### Metin alıntısı
☆ ☆ ☆

YAZARLAR

MURAT YILMAZ / CHP’nin Yeni Yönetimi CHP’yi Yenileyebilir mi?

CHP’de mahkemeler ve mahkemelere karşı davaları konusuz bırakmaya matuf kurultaylar etrafında dönen bir hareketlilik yaşandı, yaşanıyor… CHP’nin hukuka karşı kurultay çalımları nispeten sonuç verdi ve “şaibeli kurultay” davalarında CHP şimdilik derin bir nefes aldı. Ekrem İmamoğluÖzgür Özel ikilisi bu mahkemeler ve kurultaylar sürecini, kendi hiziplerinin lehine olacak şekilde yönetti ve parti içindeki muhalif hizip ve isimleri şimdilik adeta ezerek yendiler… İmamoğlu-Özel hizbinin partiye tamamen hakim olmasının orta ve uzun vadede verebileceği zararları göreceğiz… CHP’deki farklılıkların kendilerine parti içinde yer bulamayınca, parti dışına çıkmaları kuvvetle muhtemeldir. CHP tarihi buna benzer ayrılma ve kopmalarla doludur. İmamoğlu- Özel ikilisi kesin galibiyetin hazzı içinde bu riski görebilecek veya idrak edebilecek bir yerde değiller.

Kurultaylarda 13 yıl partiyi yönetmiş eski genel başkan Kemal Kılıçdaroğlu hizbinin mahalle, ilçe, il yönetimlerinden ve kurultay delegasyonundan büyük ölçüde “arındırıldığı” anlaşılıyor. CHP TBMM grubu büyük ölçüde Kemal Kılıçdaroğlu tarafından seçildiği için Kılıçdaroğlu hizbinin en güçlü olduğu parti organı, CHP TBMM grubudur. Bu durumun Kılıçdaroğlu hizbinin CHP’den ayrılarak yeni parti kurmaları halinde TBMM’de parti grubu oluşturmak gibi Kılıçdaroğlu açısından avantaj, Özel açısından bir siyasi riski barındırdığını kaydedelim.

İmamoğlu- Özel ikilisi kurultayda sadece genel başkanlıkta değil, parti meclisinde de rakipsiz ve firesiz bir şekilde kazandılar. Bu şekilde parti yönetimine de tam anlamıyla hakim oldular. Beklendiği gibi Ekrem İmamoğlu’nun Silivri Cezaevinde olmasının, İmamoğlu ile Özgür Özel arasında bir anlaşmazlığa şimdilik yol açmadığı görüldü.

CHP Cumhurbaşkanlığı sistemine uyum sağlayarak parti yönetimi ile Cumhurbaşkanlığı seçim ofisini ve gölge kabineyi birbirinden ayırdı. Cumhurbaşkanlığı seçim ofisi mekan olarak da eski CHP genel merkezini kullanacak. Gölge kabinede gölge bakanların yanında, gölge bakan yardımcıları ve gölge kurul üyelerinin de olacağı ifade edildi. Kurultay sonrasındaki gölge kabine henüz açıklanmadı, gölge kabinenin haftaya açıklanması bekleniyor. Bu durumda CHP yönetimi Cumhurbaşkanlığı sistemini dikkate alarak iki başlı bir yapıya dönüşmüş olacak. Eskiden de gölge kabine vardı ancak eski gölge kabine ve parti yönetimiyle içiçeydi. Şimdi ikisi birbirinde kadro, mekan ve toplantı tarihleri itibarıyla da ayrışacak… Genel başkanın bir hafta parti yönetime bir hafta da İmamoğlu’na vekaleten Cumhurbaşkanlığı Aday ofisinde gölge kabineye başkanlık etmesi bekleniyor.

☆ ☆ ☆

### İncelenecek veriler
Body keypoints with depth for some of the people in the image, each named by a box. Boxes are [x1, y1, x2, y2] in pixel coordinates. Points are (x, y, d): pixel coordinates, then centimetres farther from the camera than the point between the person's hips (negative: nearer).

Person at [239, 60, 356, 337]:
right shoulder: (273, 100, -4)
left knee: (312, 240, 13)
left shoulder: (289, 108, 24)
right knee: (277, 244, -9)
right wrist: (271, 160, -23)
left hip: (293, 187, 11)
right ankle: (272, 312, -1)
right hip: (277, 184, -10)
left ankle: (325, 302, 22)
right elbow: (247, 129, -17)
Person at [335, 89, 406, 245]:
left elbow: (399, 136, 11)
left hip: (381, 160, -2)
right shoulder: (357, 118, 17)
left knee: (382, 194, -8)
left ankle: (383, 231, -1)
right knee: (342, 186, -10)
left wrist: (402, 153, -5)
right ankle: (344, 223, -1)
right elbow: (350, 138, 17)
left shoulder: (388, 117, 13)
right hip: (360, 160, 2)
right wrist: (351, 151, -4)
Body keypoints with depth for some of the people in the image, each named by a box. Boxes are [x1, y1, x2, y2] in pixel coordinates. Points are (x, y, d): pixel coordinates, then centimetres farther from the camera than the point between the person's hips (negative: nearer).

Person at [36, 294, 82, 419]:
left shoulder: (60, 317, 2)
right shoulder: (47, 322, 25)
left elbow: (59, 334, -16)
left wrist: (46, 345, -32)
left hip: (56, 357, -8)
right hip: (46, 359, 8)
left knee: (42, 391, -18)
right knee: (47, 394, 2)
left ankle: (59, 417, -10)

☆ ☆ ☆

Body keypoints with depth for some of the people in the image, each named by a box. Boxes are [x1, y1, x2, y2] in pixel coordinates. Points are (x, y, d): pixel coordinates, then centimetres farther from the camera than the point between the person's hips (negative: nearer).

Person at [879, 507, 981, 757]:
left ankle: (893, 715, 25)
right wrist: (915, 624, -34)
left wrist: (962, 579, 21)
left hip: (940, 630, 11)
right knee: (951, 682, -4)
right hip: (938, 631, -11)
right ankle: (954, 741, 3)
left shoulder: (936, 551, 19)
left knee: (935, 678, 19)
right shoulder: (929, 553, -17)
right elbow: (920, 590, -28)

☆ ☆ ☆

### Görev
CHP'nin yeni yönetimini ele alan yazıyı kaldığı yerden sürdürün. Kayıtlar başka bir kaynaktan alınmıştır.

### Yanıt
Genel Başkan Yardımcısı Burhanettin Bulut 11 Aralık 2025’de CHP Sözcü Zeynel Emre ile birlikte bir araya geldiği gazetecilere, ‘gölge bakan’ ve ‘bakan yardımcılarının’ görev alacağı ‘gölge kabine’ye ilişkin, “CHP’nin parti içerisindeki mücadelesi genel merkezde, toplumun sorunlarını ve bu sorunların çözümünü anlatacak yapı da Cumhurbaşkanlığı Aday Ofisi’nde olacak. Bu dönem iki ayrı güçlendirilmiş yapı göreceksiniz” dedi.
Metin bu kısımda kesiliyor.